= TASK TO COMPLETE =
Return all of the data verbatim, dropping any picture.

━━ DATA FOR THIS EXERCISE

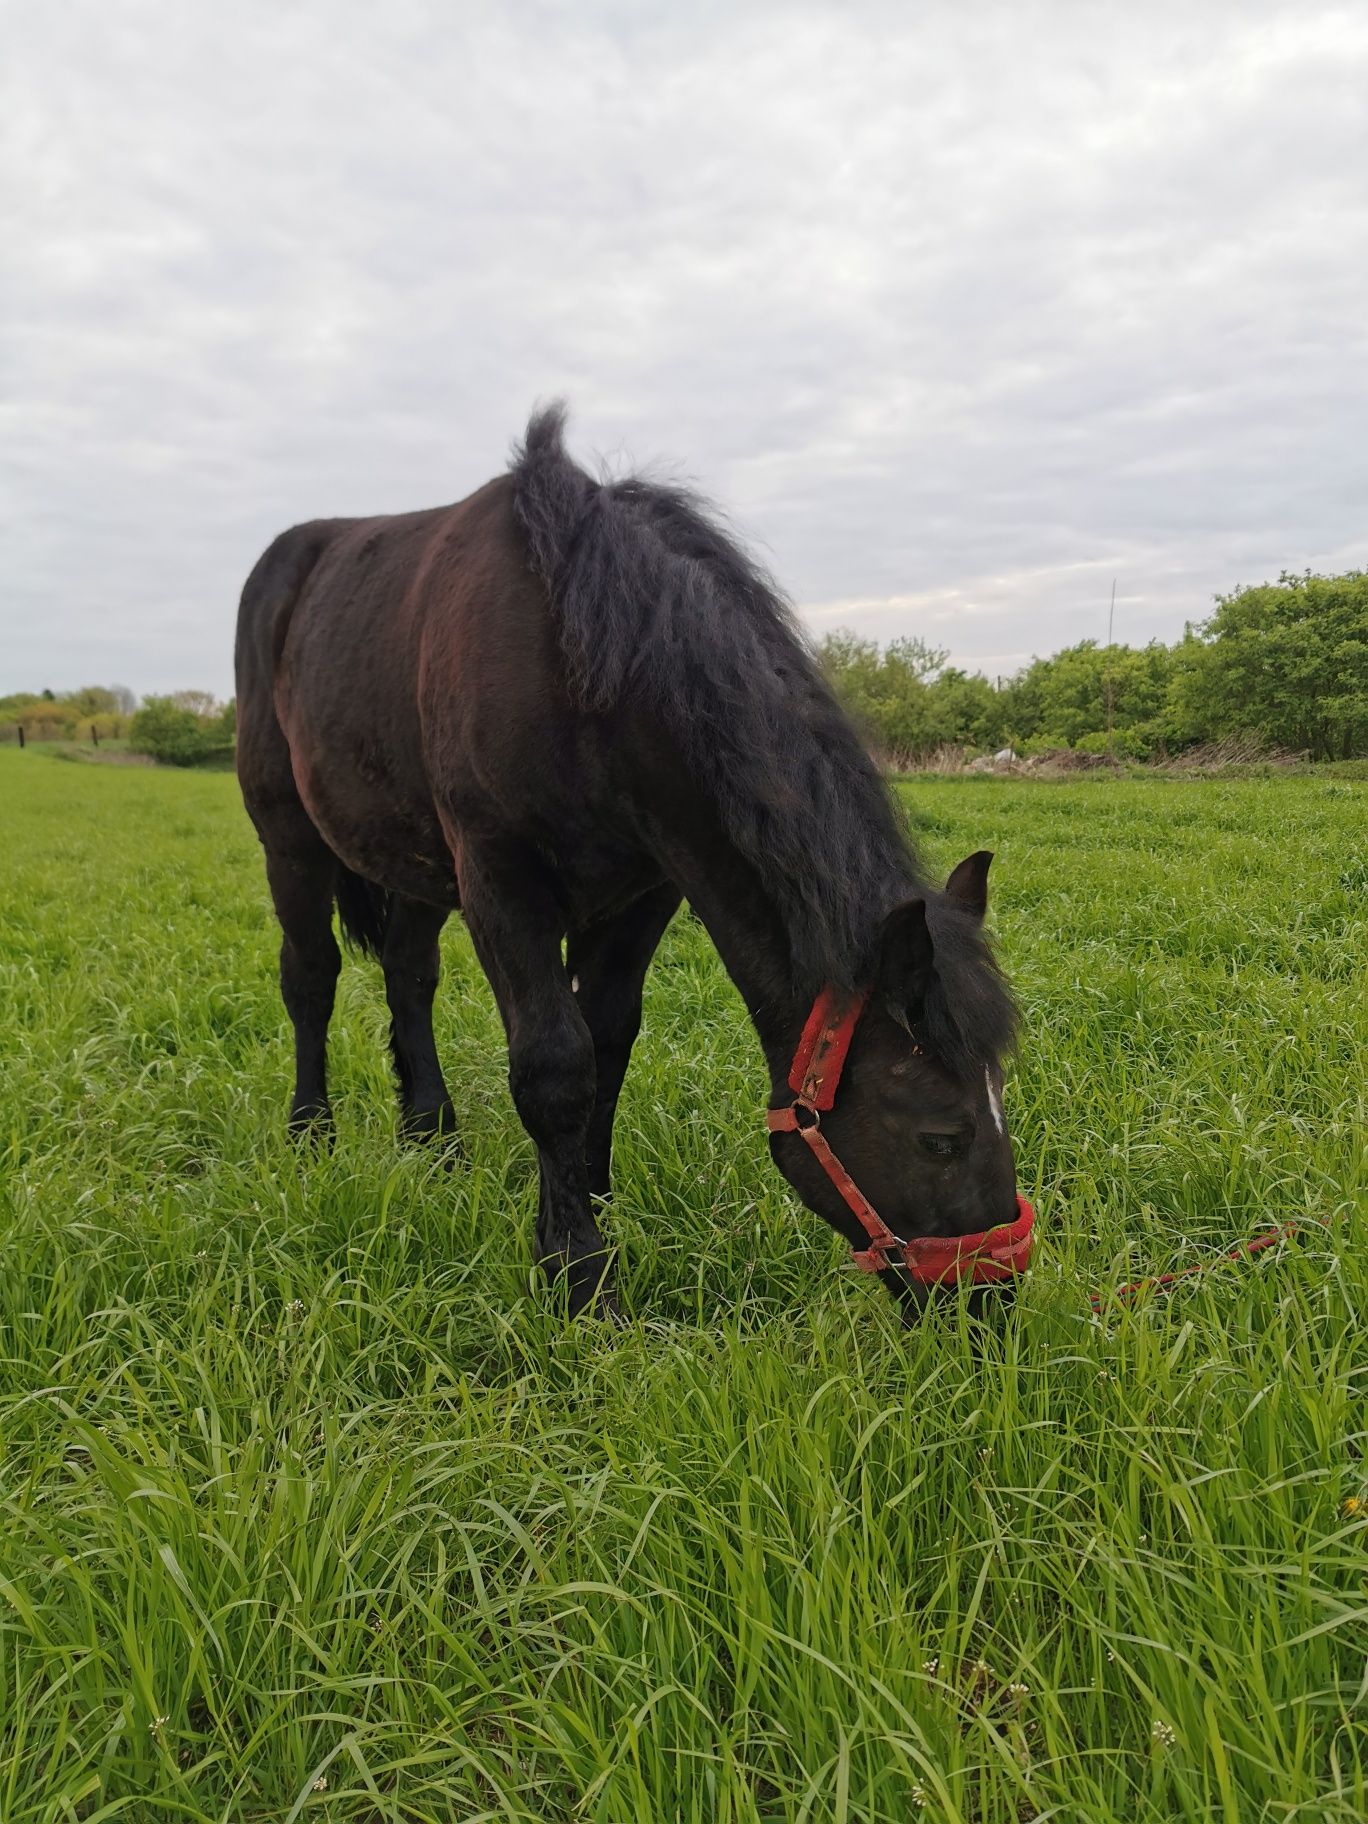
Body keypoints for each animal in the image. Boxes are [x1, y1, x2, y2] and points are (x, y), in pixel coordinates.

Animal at [238, 410, 1028, 1327]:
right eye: (940, 1136)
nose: (993, 1305)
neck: (579, 668)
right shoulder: (501, 882)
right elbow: (554, 1066)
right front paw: (577, 1271)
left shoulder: (645, 895)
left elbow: (608, 1046)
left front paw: (589, 1197)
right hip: (288, 842)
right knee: (311, 977)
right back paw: (311, 1132)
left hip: (412, 865)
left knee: (408, 978)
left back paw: (432, 1138)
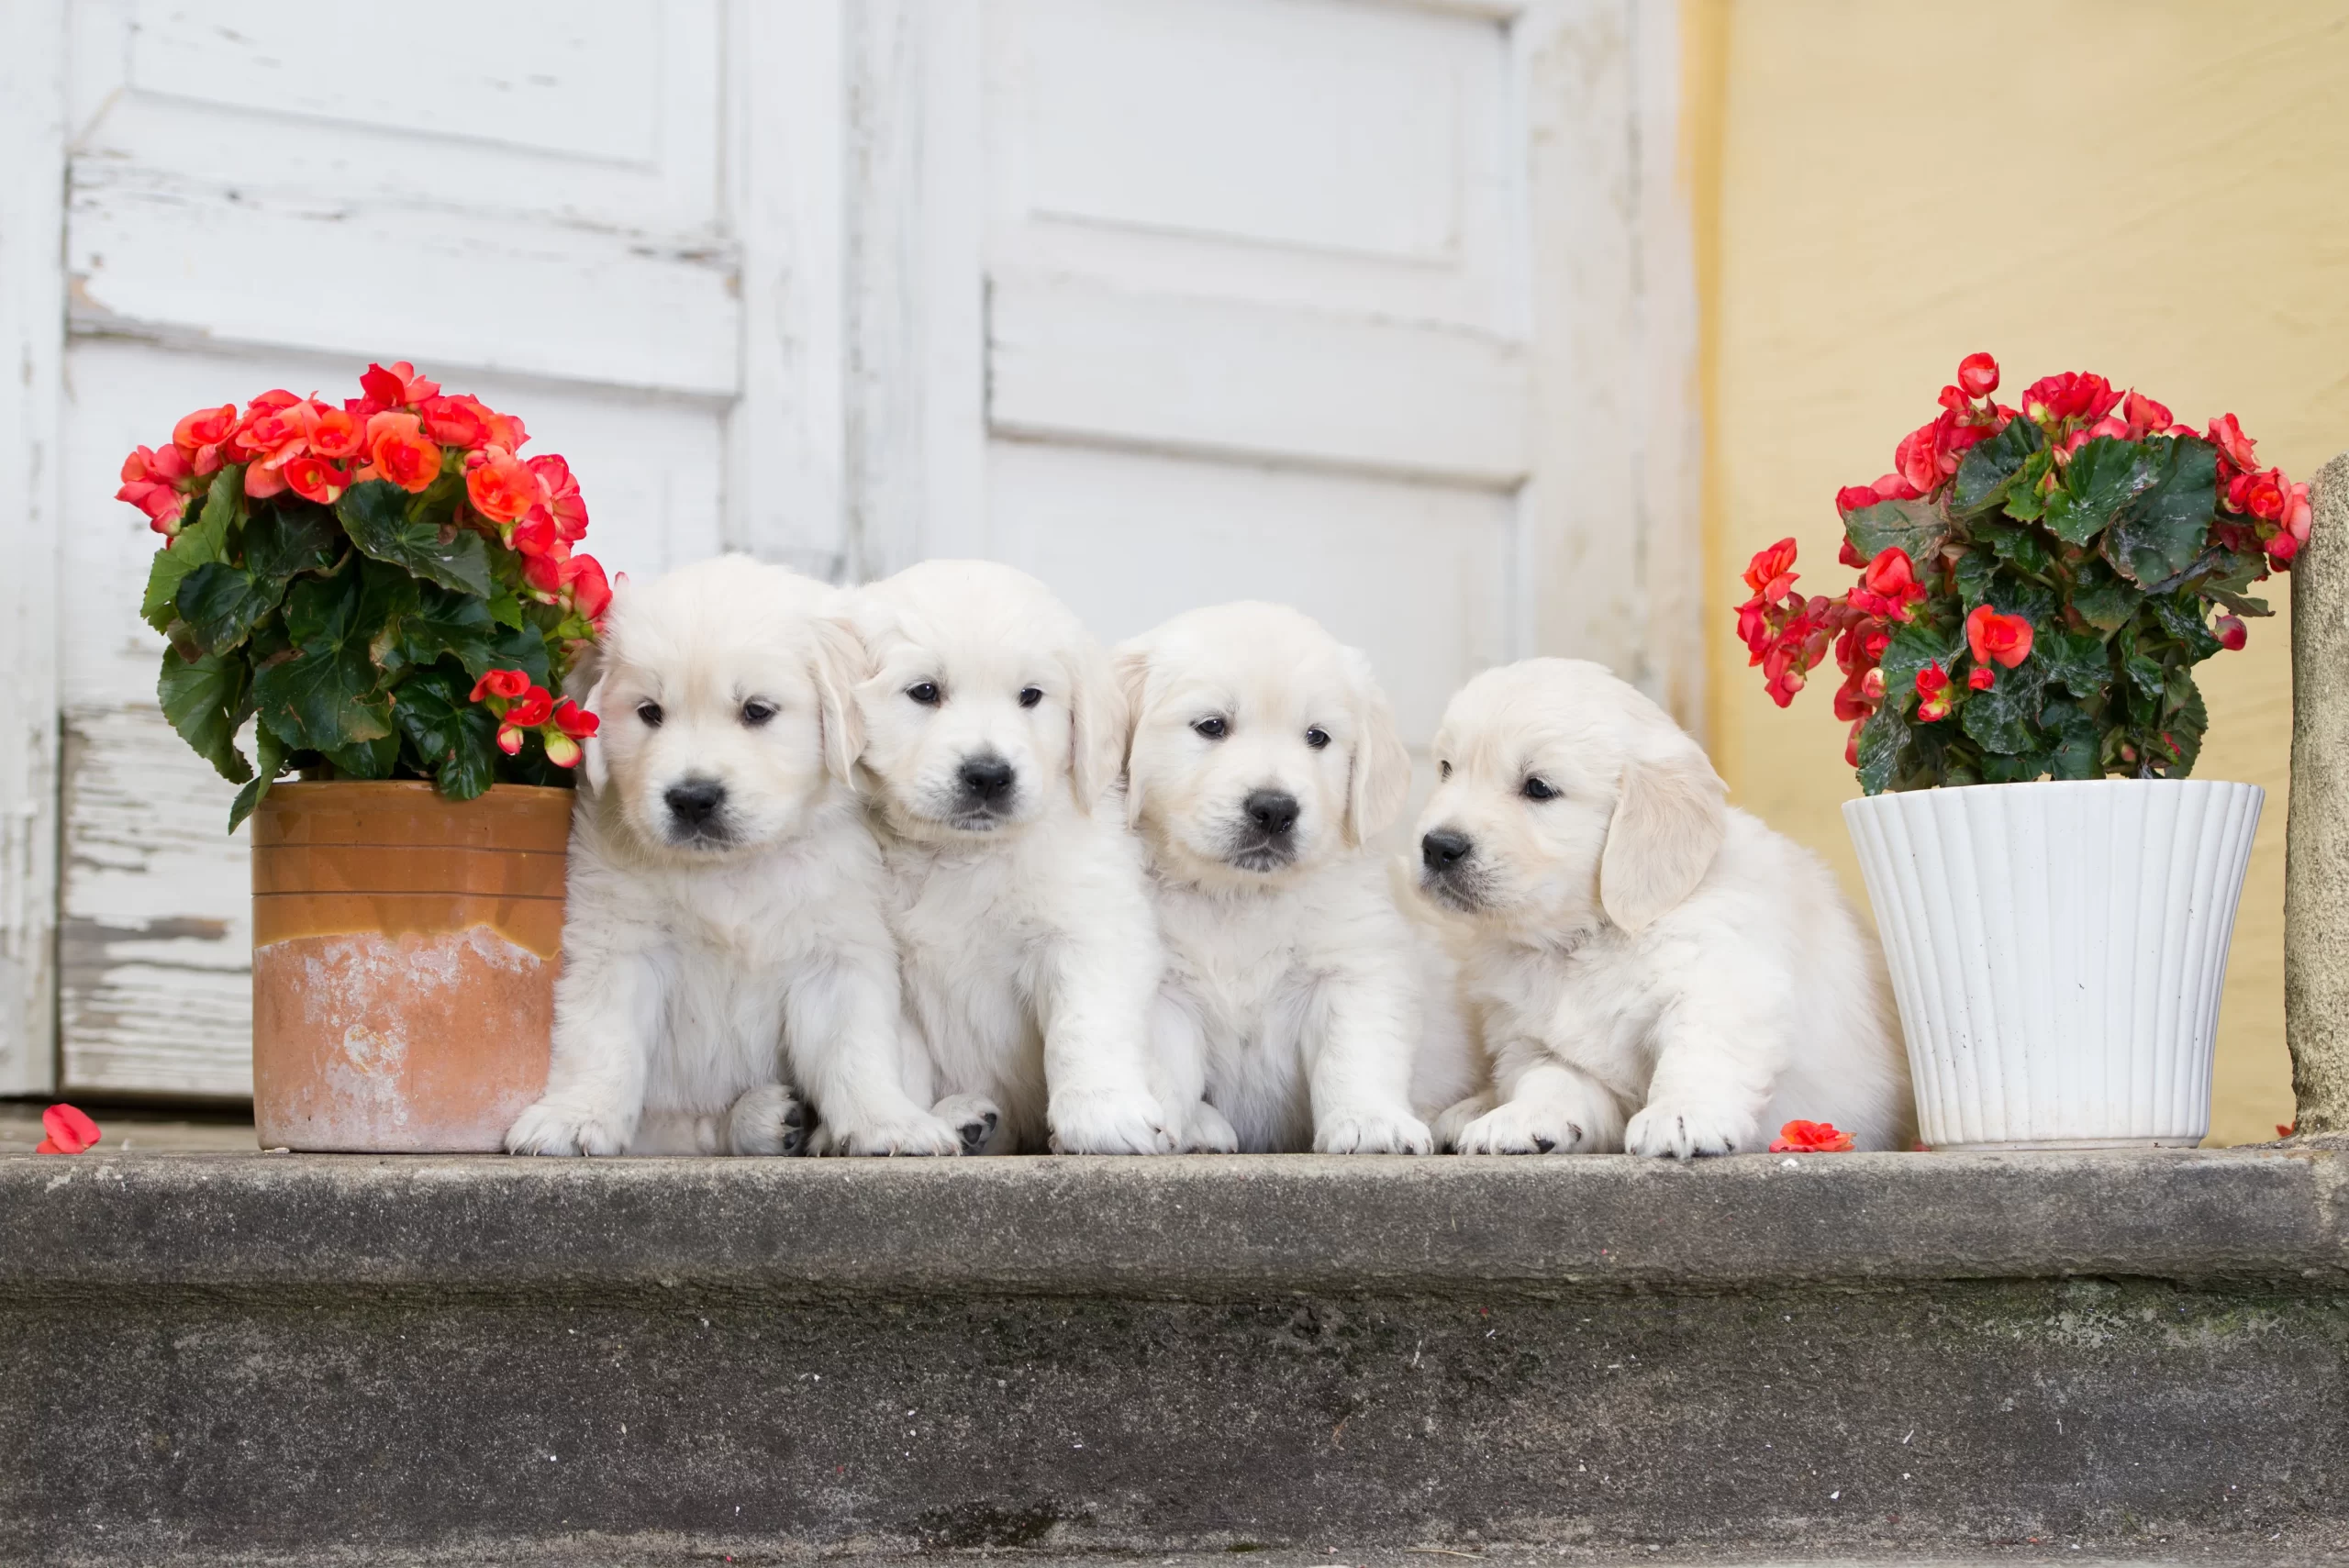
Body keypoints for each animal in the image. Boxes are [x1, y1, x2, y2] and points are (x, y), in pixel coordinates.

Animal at [505, 556, 972, 1159]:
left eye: (756, 711)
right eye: (650, 712)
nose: (692, 798)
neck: (733, 869)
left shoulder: (838, 949)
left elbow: (855, 1048)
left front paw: (887, 1123)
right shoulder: (620, 944)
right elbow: (602, 1038)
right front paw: (575, 1117)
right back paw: (763, 1118)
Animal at [841, 561, 1174, 1150]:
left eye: (1031, 696)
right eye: (924, 691)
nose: (988, 775)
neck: (961, 855)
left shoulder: (1088, 927)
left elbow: (1085, 1026)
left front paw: (1102, 1115)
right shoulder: (890, 968)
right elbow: (900, 1056)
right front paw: (911, 1123)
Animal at [1113, 600, 1465, 1150]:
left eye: (1317, 737)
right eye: (1211, 726)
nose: (1275, 809)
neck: (1239, 897)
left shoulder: (1356, 967)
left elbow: (1355, 1054)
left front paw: (1371, 1122)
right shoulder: (1163, 986)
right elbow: (1167, 1065)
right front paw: (1171, 1126)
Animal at [1409, 657, 1907, 1159]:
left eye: (1538, 788)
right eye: (1446, 769)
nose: (1437, 846)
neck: (1589, 937)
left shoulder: (1723, 981)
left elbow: (1697, 1051)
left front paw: (1681, 1115)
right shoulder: (1538, 1042)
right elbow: (1550, 1079)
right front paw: (1520, 1119)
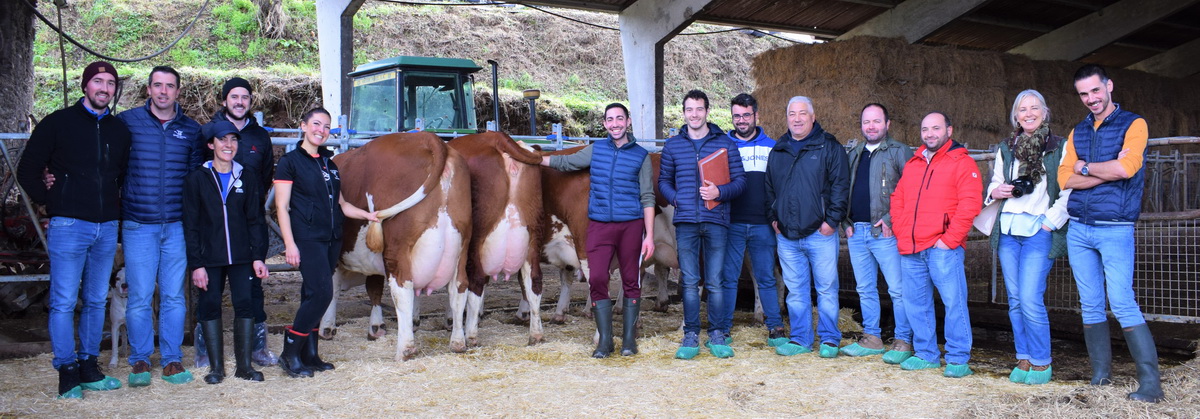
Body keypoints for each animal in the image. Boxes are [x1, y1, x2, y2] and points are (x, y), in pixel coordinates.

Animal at [324, 131, 472, 360]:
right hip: (462, 245)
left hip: (397, 250)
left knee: (403, 290)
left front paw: (326, 328)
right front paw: (376, 327)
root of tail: (428, 138)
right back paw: (457, 343)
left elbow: (332, 289)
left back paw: (406, 349)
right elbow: (373, 289)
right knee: (459, 288)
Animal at [448, 132, 547, 343]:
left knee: (475, 281)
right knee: (533, 280)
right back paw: (536, 334)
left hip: (476, 237)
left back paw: (471, 335)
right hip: (534, 233)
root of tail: (496, 136)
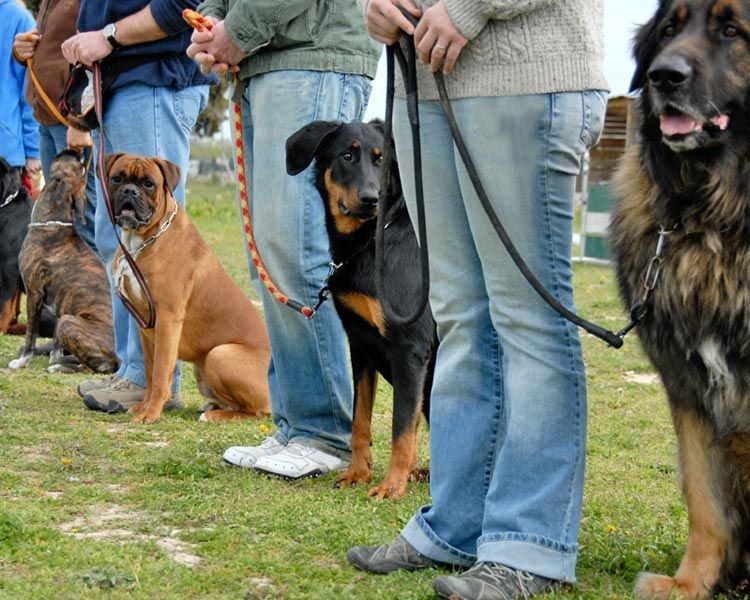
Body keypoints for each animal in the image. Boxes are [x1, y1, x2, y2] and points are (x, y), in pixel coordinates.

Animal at [9, 151, 118, 376]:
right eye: (81, 166)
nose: (79, 151)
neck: (54, 223)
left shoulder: (34, 294)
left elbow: (30, 335)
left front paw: (23, 361)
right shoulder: (60, 304)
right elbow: (56, 346)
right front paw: (53, 355)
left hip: (69, 322)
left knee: (91, 368)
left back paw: (60, 367)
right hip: (66, 318)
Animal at [104, 151, 272, 422]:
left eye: (148, 183)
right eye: (117, 178)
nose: (130, 191)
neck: (143, 240)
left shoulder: (167, 320)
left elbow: (161, 373)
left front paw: (151, 413)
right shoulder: (146, 328)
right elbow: (150, 371)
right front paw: (143, 406)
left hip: (220, 354)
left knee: (255, 412)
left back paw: (215, 416)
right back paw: (211, 406)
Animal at [290, 119, 440, 500]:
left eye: (382, 159)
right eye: (346, 156)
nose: (372, 199)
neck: (371, 241)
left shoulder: (410, 348)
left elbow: (402, 429)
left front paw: (392, 485)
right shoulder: (360, 344)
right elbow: (360, 421)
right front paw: (358, 473)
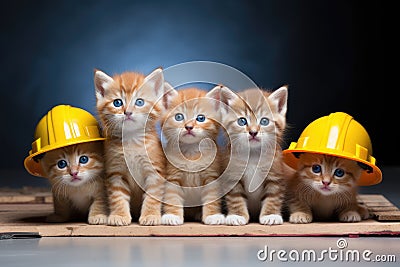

━━━━

= RESULT FOR THIS TASK =
Body keypoints for each animal in the image. Boxes are [x1, y1, x2, y2] and points are (x, y), in pixel coordinates.

Animal at [238, 410, 1028, 1327]:
right eye: (940, 1136)
nose: (993, 1305)
neck: (579, 668)
right shoulder: (501, 882)
right elbow: (554, 1066)
right front paw: (577, 1271)
left shoulder: (645, 895)
left elbow: (608, 1046)
left front paw: (589, 1197)
right hip: (288, 842)
right knee: (311, 977)
right back paw: (311, 1132)
left hip: (412, 865)
left knee: (408, 978)
left back paw: (432, 1138)
Body keypoints for each animal in the image. Boxes are [x1, y1, x2, y2] and points are (x, y), in pixel coordinates.

Animal at [505, 556, 972, 1159]:
left eye: (756, 711)
right eye: (650, 712)
nose: (692, 798)
neck: (733, 869)
left shoulder: (838, 949)
left elbow: (855, 1048)
left front paw: (887, 1123)
right shoulder: (620, 944)
right elbow: (602, 1038)
right front paw: (575, 1117)
right back paw: (763, 1118)
Animal at [841, 561, 1174, 1150]:
left eye: (1031, 696)
right eye: (924, 691)
nose: (988, 775)
neck: (961, 855)
left shoulder: (1088, 927)
left elbow: (1085, 1026)
left front paw: (1102, 1115)
right shoulder: (890, 968)
right elbow: (900, 1056)
right front paw: (911, 1123)
Animal at [1113, 600, 1465, 1150]:
left eye: (1317, 737)
right eye: (1211, 726)
nose: (1275, 809)
neck: (1239, 897)
left shoulder: (1356, 967)
left elbow: (1355, 1054)
left front paw: (1371, 1122)
right shoulder: (1163, 986)
right elbow: (1167, 1065)
right front paw: (1171, 1126)
Animal at [1409, 657, 1907, 1159]:
left eye: (1538, 788)
right eye: (1446, 769)
nose: (1437, 846)
neck: (1589, 937)
left shoulder: (1723, 981)
left elbow: (1697, 1051)
left front paw: (1681, 1115)
right shoulder: (1538, 1042)
right elbow: (1550, 1079)
right front paw: (1520, 1119)
Body keypoints for each animal in the image. Boxes are [x1, y1, x2, y2] and points are (x, y), in pixel coordinates.

Animal at [324, 131, 472, 360]:
right hip: (462, 245)
left hip: (397, 250)
left knee: (403, 290)
left front paw: (326, 328)
right front paw: (376, 327)
root of tail: (428, 138)
right back paw: (457, 343)
left elbow: (332, 289)
left back paw: (406, 349)
right elbow: (373, 289)
right knee: (459, 288)
Animal at [448, 132, 547, 343]:
left knee: (475, 281)
right knee: (533, 280)
right back paw: (536, 334)
left hip: (476, 237)
left back paw: (471, 335)
right hip: (534, 233)
root of tail: (496, 136)
Body keypoints for each animal in the image. Boxes are [x1, y1, x2, y2] and points are (x, y), in pixel coordinates.

Animal at [9, 151, 118, 376]:
right eye: (81, 166)
nose: (79, 151)
neck: (54, 223)
left shoulder: (34, 294)
left elbow: (30, 335)
left front paw: (23, 361)
right shoulder: (60, 304)
right elbow: (56, 346)
right front paw: (53, 355)
left hip: (69, 322)
left knee: (91, 368)
left back paw: (60, 367)
right hip: (66, 318)
Animal at [104, 151, 272, 422]:
left eye: (148, 183)
right eye: (117, 178)
nose: (130, 191)
neck: (143, 240)
left shoulder: (167, 320)
left elbow: (161, 373)
left front paw: (151, 413)
right shoulder: (146, 328)
right elbow: (150, 371)
right front paw: (143, 406)
left hip: (220, 354)
left knee: (255, 412)
left back paw: (215, 416)
right back paw: (211, 406)
Animal at [290, 119, 440, 500]:
left eye: (382, 159)
right eye: (346, 156)
nose: (372, 199)
neck: (371, 241)
left shoulder: (410, 348)
left elbow: (402, 429)
left front paw: (392, 485)
right shoulder: (360, 344)
right elbow: (360, 421)
right front paw: (358, 473)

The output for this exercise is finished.